Vaticano
Martedì 10 maggio: la giornata del Papa
(a cura Redazione "Il sismografo")
*** Promulgazione di Decreti della Congregazione delle Cause dei Santi
(Testo dei decreti)
*** Santa Marta: oemlia del Santo Padre
«Bruciare la vita per le cause nobili»: ecco un’opportunità offerta ai ragazzi di oggi, che immersi in una «cultura del consumismo» e «del narcisismo» sono spesso insoddisfatti e poco felici.
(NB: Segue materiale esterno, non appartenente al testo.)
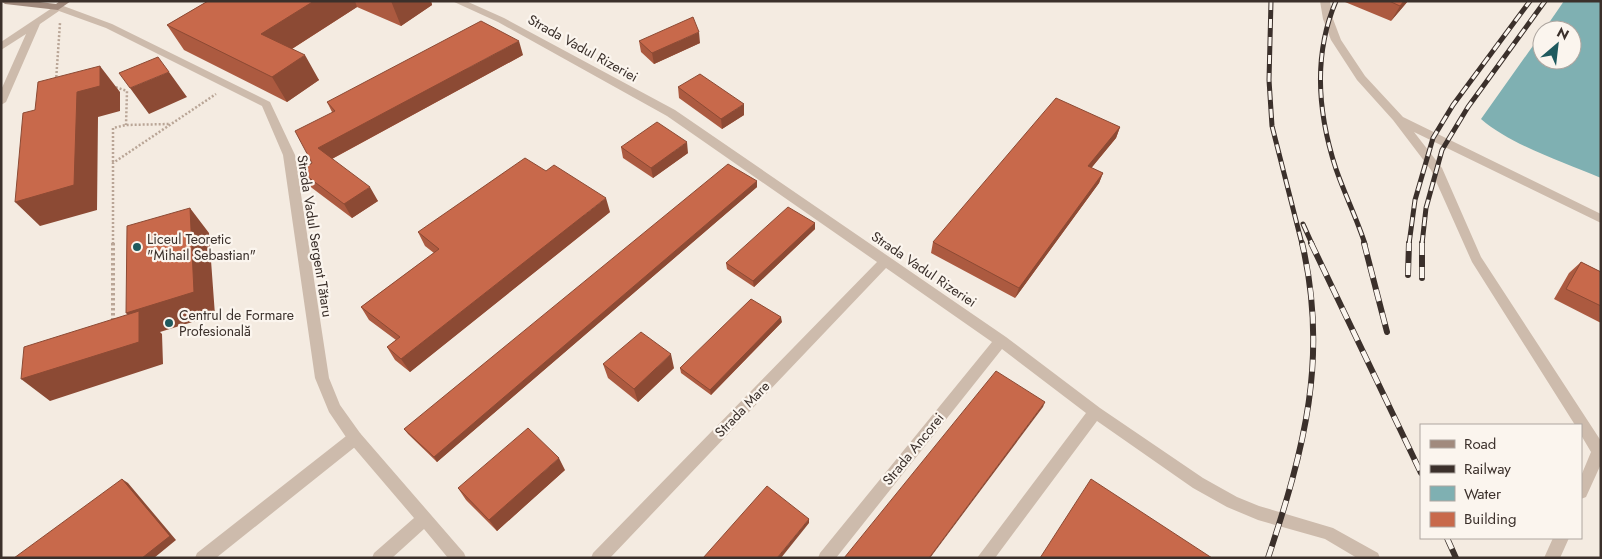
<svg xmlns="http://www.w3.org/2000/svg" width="1602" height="559" font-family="Jost,sans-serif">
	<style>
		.water { fill: #7fb0b2 }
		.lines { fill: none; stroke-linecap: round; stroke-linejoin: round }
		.path-far1 { stroke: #b9a596; stroke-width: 2.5; stroke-dasharray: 2 2; stroke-linecap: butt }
		.path { stroke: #b9a596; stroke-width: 4; stroke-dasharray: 2.5 2.5; stroke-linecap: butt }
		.service { fill: #cdbbac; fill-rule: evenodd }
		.minor { fill: #cdbbac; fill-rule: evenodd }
		.secondary { fill: #a18a7d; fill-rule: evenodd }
		.rail-far1-casing { stroke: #3b302b; stroke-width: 5 }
		.rail-casing { stroke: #3b302b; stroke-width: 6 }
		.rail-far1 { stroke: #fbf5ee; stroke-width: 3; stroke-dasharray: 9; stroke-linecap: butt }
		.rail { stroke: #fbf5ee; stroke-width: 4.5; stroke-dasharray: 12; stroke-linecap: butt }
		.wall { fill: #ac5a40 }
		.shaded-wall { fill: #8c4a34 }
		.building { fill: #c8694b; stroke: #8c4a34 }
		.poi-dot { fill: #1f5a5e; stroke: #fbf5ee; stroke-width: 2 }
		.labels { text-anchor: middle; stroke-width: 4.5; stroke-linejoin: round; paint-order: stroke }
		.street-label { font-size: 14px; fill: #3b302b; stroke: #fbf5ee }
		.poi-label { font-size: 14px; fill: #3b302b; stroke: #fbf5ee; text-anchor: start }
	</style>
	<rect width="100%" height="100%" fill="#f4ebe1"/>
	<path class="water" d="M1564,1H1601V178C1563,162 1511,145 1481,119L1542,33V60H1572V30H1544Z"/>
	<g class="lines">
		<path class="path-far1" d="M56,81L60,23
			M112,86L127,91L126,125
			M113,162V128L126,125L170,124
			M113,244V163L216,94"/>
		<path class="path" d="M113,243V323"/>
		<path class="service" d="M1320,1H1330L1333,19L1341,40L1365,76L1403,117L1601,214V223L1414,132L1442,168L1481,257L1601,441V464L1586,497L1581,499V476L1591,452L1581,435V425H1575L1472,262L1431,170L1393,120L1357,80L1331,40L1323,19Z
			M355,432L360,433L362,438L360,443L216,558H195L197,553L350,433Z
			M1553,538H1569L1560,558H1544Z"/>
		<path class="minor" d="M452,1H466L504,18L675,110L1006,337L1100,408L1203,478L1237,497L1259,506L1333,528L1378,553L1380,558H1357L1325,539L1258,520L1227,507L1193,488L1097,421L995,558H977L1086,413L1002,349L836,558H818L820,553L992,342L886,268L610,558H591L593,553L877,262L667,116L498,22Z
			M58,4L112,24L270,102L295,155L329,378L340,405L360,433L464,553L466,558H448L424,529L392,558H372L374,553L414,518L350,443L329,412L315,378L283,155L262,106L106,28L59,11L40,24L6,102L1,105V90L26,34L1,50V42Z"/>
		<path class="secondary" d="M1,1H32L56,4L60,1H71L58,10L5,4Z"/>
		<g class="rail-far1-casing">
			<path id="rail-far1" d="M1271,1L1269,80L1272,126L1302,244
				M1336,1C1313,55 1318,114 1336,169C1345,195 1357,219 1365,244
				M1303,224L1312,244
				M1409,244L1415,200L1433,138L1453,105L1530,1
				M1422,244L1426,208L1442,150L1468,107L1545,1"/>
		</g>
		<g class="rail-casing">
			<path id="rail" d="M1311,243L1421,473
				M1364,243L1387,332
				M1422,243V278
				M1408,275L1409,243
				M1447,538L1456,558
				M1268,558C1304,450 1329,357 1302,243"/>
		</g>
		<use href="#rail-far1" class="rail-far1"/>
		<use href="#rail" class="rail"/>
	</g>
	<path class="wall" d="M208,1H431L432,5L401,26L357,7L292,49L319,80L287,102L184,50L167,25Z
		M1345,1H1408L1391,21L1345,2Z
		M639,41L700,43L654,64L641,52Z
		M523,55L332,159L378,201L352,218L308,185L300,171L312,163L332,112L327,102Z
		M678,87L744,115L722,129L679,98Z
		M1120,127L1116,138L1091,168L1103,173L1099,183L1015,298L931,253L933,242Z
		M621,147L688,153L653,178L623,158Z
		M757,181V187L437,462L408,434L404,429Z
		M610,212L410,372L395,360L387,347L396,340L369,320L361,307L434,253L425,246L418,232Z
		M815,223V229L754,287L727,269L726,263Z
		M1581,262L1601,272V323L1554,299L1569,273Z
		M782,322L711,395L681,373L680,368Z
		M603,364L674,368L638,402L608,378Z
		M565,470L497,531L466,500L458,488Z"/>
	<path class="shaded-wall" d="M314,1H355L357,7L276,59L261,34Z
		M391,1H431L432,5L401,26Z
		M1404,1H1408L1391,21L1400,6Z
		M699,32L700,43L654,64L652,53Z
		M519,41L523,55L326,162L318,148Z
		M305,55L319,80L287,102L272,77Z
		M100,66L120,92V111L98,117L97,210L40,226L15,202L77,92Z
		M169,72L187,97L149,114L130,88Z
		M744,104V115L722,129L721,119Z
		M1120,127L1116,138L1084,177L1088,166Z
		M687,142L688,153L653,178L651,168Z
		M1103,173L1099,183L1015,298L1019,288Z
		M757,181V187L437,462L434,457Z
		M370,187L378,201L352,218L344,204Z
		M606,198L610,212L410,372L401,359Z
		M190,208L209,233L215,315L160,332L162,334L163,364L50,401L21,379L139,325L126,313Z
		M815,223V229L754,287L753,281Z
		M781,317L782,322L711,395L710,390Z
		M671,354L674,368L638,402L634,389Z
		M1045,402L1043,407L930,558H929Z
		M559,458L565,470L497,531L489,520Z
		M122,479L128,483L176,540L154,558H142Z
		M809,519V523L781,558H777Z"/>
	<path class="building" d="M208,1H314L261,34L305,55L272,77L167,25Z
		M1389,1H1404L1400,6Z
		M693,17L699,32L652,53L639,41Z
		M481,21L519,41L318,148L370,187L344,204L300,171L312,163L295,131L335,111L327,102Z
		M158,57L169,72L130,88L119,73Z
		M100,66V86L77,92L74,185L15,202L23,113L35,110L38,82Z
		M700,74L744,104L721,119L678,87Z
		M1056,98L1120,127L1088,166L1103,173L1019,288L933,242Z
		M657,122L687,142L651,168L621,147Z
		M525,158L546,171L554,165L606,198L401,359L387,347L400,337L361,307L439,249L418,232Z
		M728,164L757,181L434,457L404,429Z
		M788,207L815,223L753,281L726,263Z
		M190,208L194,292L126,313L127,226Z
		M1581,262L1601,272V306L1566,289Z
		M751,299L781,317L710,390L680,368Z
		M139,311V342L21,379L24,347Z
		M641,332L671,354L634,389L603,364Z
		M996,371L1045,402L929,558H844Z
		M528,428L559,458L489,520L458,488Z
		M122,479L170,536L142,558H14Z
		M1091,479L1212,558H1040Z
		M767,486L809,519L777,558H703Z"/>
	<g class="poi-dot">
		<circle cx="137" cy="247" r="5"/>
		<circle cx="169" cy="323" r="5"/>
	</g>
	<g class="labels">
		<g class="street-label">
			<text transform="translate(583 48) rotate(29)" y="5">Strada Vadul Rizeriei</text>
			<text transform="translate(315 236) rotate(81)" y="5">Strada Vadul Sergent Tătaru</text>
			<text transform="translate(924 269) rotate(34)" y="5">Strada Vadul Rizeriei</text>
			<text transform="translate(742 409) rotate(-46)" y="5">Strada Mare</text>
			<text transform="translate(913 449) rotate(-51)" y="5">Strada Ancorei</text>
		</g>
		<g class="poi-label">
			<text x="147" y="244">Liceul Teoretic<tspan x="147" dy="16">"Mihail Sebastian"</tspan></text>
			<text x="179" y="320">Centrul de Formare<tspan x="179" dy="16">Profesională</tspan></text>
		</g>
	</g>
	<rect width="1602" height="559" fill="none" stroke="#3b302b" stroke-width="5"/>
	<rect x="1420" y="424" width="162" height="115" fill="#fbf5ee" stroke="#aea6a0"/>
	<rect x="1430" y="440" width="25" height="8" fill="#a18a7d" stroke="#aea6a0"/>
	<text x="1464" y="449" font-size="15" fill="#3b302b">Road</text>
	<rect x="1430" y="465" width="25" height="8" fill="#3b302b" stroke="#aea6a0"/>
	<text x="1464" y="474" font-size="15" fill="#3b302b">Railway</text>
	<rect x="1430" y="486" width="25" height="15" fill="#7fb0b2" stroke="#aea6a0"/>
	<text x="1464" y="499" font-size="15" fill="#3b302b">Water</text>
	<rect x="1430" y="512" width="25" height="15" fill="#c8694b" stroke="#aea6a0"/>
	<text x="1464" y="524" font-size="15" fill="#3b302b">Building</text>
	<g transform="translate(1557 45) rotate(28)"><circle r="24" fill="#fbf5ee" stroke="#aea6a0"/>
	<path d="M0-4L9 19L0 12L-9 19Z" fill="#1f5a5e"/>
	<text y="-8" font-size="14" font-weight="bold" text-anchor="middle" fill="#3b302b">N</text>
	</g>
</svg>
Nella messa celebrata martedì 10 maggio a Santa Marta, Papa Francesco ha messo al centro della propria riflessione la testimonianza dei missionari — «la gloria della nostra Chiesa» — proponendola come modello per i giovani.
L’omelia del Pontefice ha preso spunto dalla prima lettura del giorno tratta dagli Atti degli apostoli (20, 17-27), nella quale si legge quello che — ha detto il Papa — «potremmo chiamare il “congedo di un apostolo”». È il brano in cui «Paolo fa venire a Mileto i presbiteri di Efeso e dice loro che non li vedrà più, perché deve andarsene, perché lo Spirito lo costringe ad andare a Gerusalemme». Analizzando questo testo, si vede come, prima di tutto, l’apostolo faccia «un esame di coscienza: “Voi sapete come mi sono comportato con voi in tutto questo tempo”».